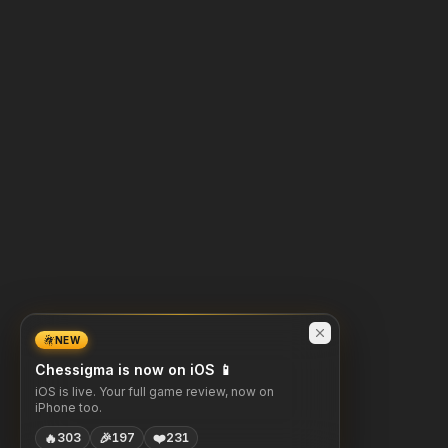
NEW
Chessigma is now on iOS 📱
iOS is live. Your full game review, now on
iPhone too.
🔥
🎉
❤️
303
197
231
——
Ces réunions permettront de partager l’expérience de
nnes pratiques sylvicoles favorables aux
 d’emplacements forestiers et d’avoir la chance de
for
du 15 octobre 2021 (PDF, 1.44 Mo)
——
▶ _To do_
Count the rows that contain the string "emplacements", with case counting. Give only the number.

▶ _The completed task_
1